Our drug and alcohol addiction treatment program is built on the premise that lasting recovery, sustained mental health, and happiness are best promoted by identifying personal strengths, and then learning how to leverage those strengths to manage our weaknesses, or even eliminate them.
At Strength-Based Spiritual Recovery we also firmly believe that most addictions are reflections of a spiritual longing, and most addicts are on a spiritual journey, even if they are not aware of it. Thus Spirituality, beginning with mindfulness, is emphasized as central and unifying thread of our program. All of our evidenced based groups, such as DBT (Dialectal Behavioral Therapy), CBT (Cognitive-Behavioral Therapy), Relapse Prevention and other addiction management groups, are rooted in the practice of mindfulness. Mindfulness practice itself has also been proven to be an evidenced based intervention for stress management, emotional regulation and even rewiring the brain for improved impulse control and delay gratification.

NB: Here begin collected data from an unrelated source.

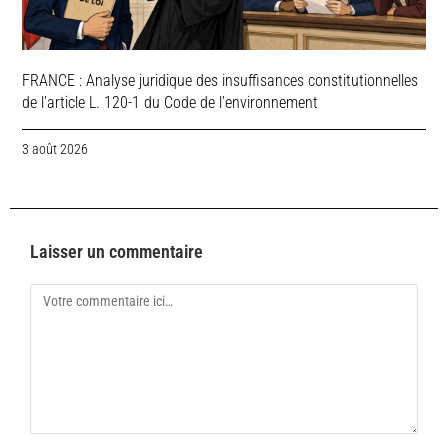
FRANCE : Analyse juridique des insuffisances constitutionnelles
de l’article L. 120-1 du Code de l’environnement
3 août 2026
Laisser un commentaire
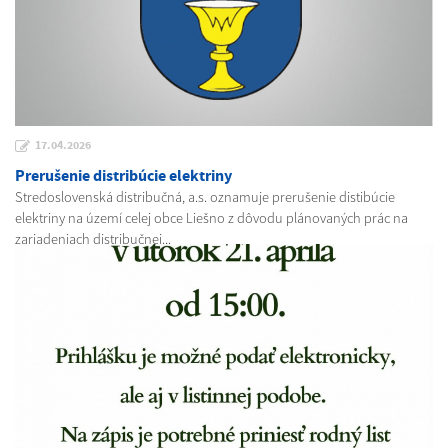
17.04.2026
Prerušenie distribúcie elektriny
Stredoslovenská distribučná, a.s. oznamuje prerušenie distibúcie
elektriny na území celej obce Liešno z dôvodu plánovaných prác na
zariadeniach distribučnej...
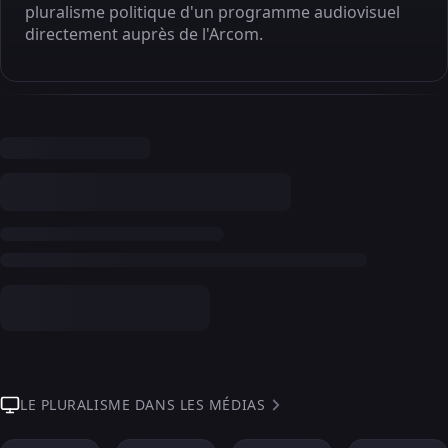
pluralisme politique d'un programme audiovisuel
directement auprès de l'Arcom.
LE PLURALISME DANS LES MÉDIAS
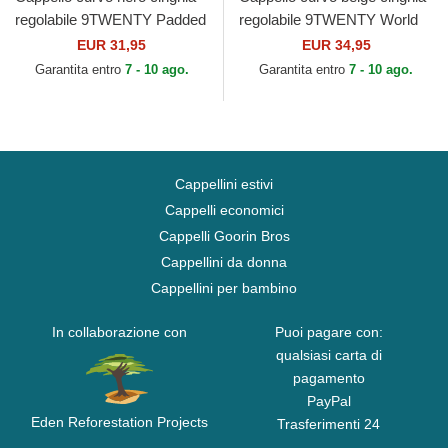
regolabile 9TWENTY Padded
regolabile 9TWENTY World
dei New York Yankees MLB
Series Cooperstown dei New
EUR 31,95
EUR 34,95
di New Era
York Yankees MLB...
Garantita entro
7 - 10 ago.
Garantita entro
7 - 10 ago.
Cappellini estivi
Cappelli economici
Cappelli Goorin Bros
Cappellini da donna
Cappellini per bambino
In collaborazione con
Puoi pagare con:
qualsiasi carta di
pagamento
PayPal
Eden Reforestation Projects
Trasferimenti 24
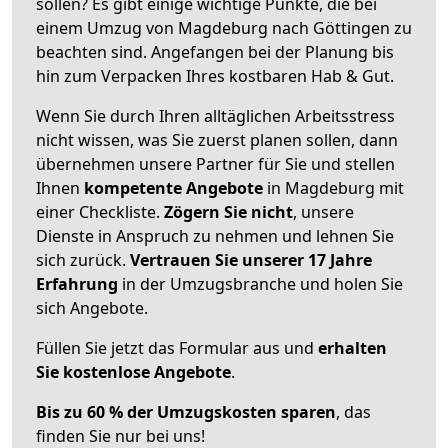
sollen? Es gibt einige wichtige Punkte, die bei
einem Umzug von Magdeburg nach Göttingen zu
beachten sind.
Angefangen bei der Planung bis
hin zum Verpacken Ihres kostbaren Hab & Gut.
Wenn Sie durch Ihren alltäglichen Arbeitsstress
nicht wissen, was Sie zuerst planen sollen, dann
übernehmen unsere Partner für Sie und stellen
Ihnen
kompetente Angebote
in Magdeburg mit
einer Checkliste.
Zögern Sie nicht
, unsere
Dienste in Anspruch zu nehmen und lehnen Sie
sich zurück.
Vertrauen Sie unserer 17 Jahre
Erfahrung
in der Umzugsbranche und holen Sie
sich Angebote.
Füllen Sie jetzt das Formular aus und
erhalten
Sie kostenlose Angebote
.
Bis zu 60 % der Umzugskosten sparen
, das
finden Sie nur bei uns!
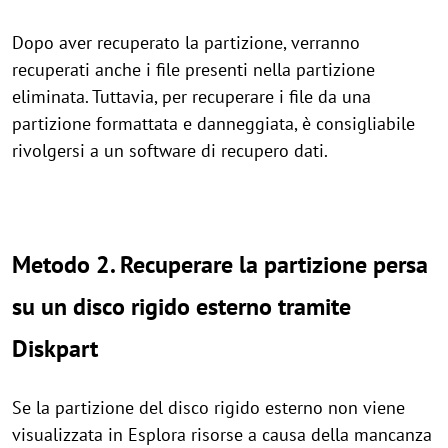
Dopo aver recuperato la partizione, verranno
recuperati anche i file presenti nella partizione
eliminata. Tuttavia, per recuperare i file da una
partizione formattata e danneggiata, è consigliabile
rivolgersi a un software di recupero dati.
Metodo 2. Recuperare la partizione persa
su un disco rigido esterno tramite
Diskpart
Se la partizione del disco rigido esterno non viene
visualizzata in Esplora risorse a causa della mancanza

Over the course of treatment, we also address the primary concerns related to mental illnesses and/or addiction which may have motivated our clients to seek treatment. Our years of experience has taught us over and over again, that lasting recovery and sustained mental health will never come from only focusing on weaknesses, mental illnesses, or the most shameful things our clients have ever done by highlighting the stigma associated with addiction. While we do address the concerns related to mental illnesses and addiction, our treatment program is built on the premise that lasting recovery, sustained mental health and happiness is best promoted by identifying personal strengths, and then learning how to leverage those strengths to manage our weaknesses, or even eliminate them.
We are dedicated to maintaining a safe, alcohol and drug free, comfortable, and spiritually nourishing therapeutic environment. We strive to embody a strong sense of ‘unity,’ in order to combat the deep rooted feelings of ‘disconnectedness and meaninglessness,’ which we believe is at the heart of most addictions and most forms of psychological, emotional, and spiritual suffering.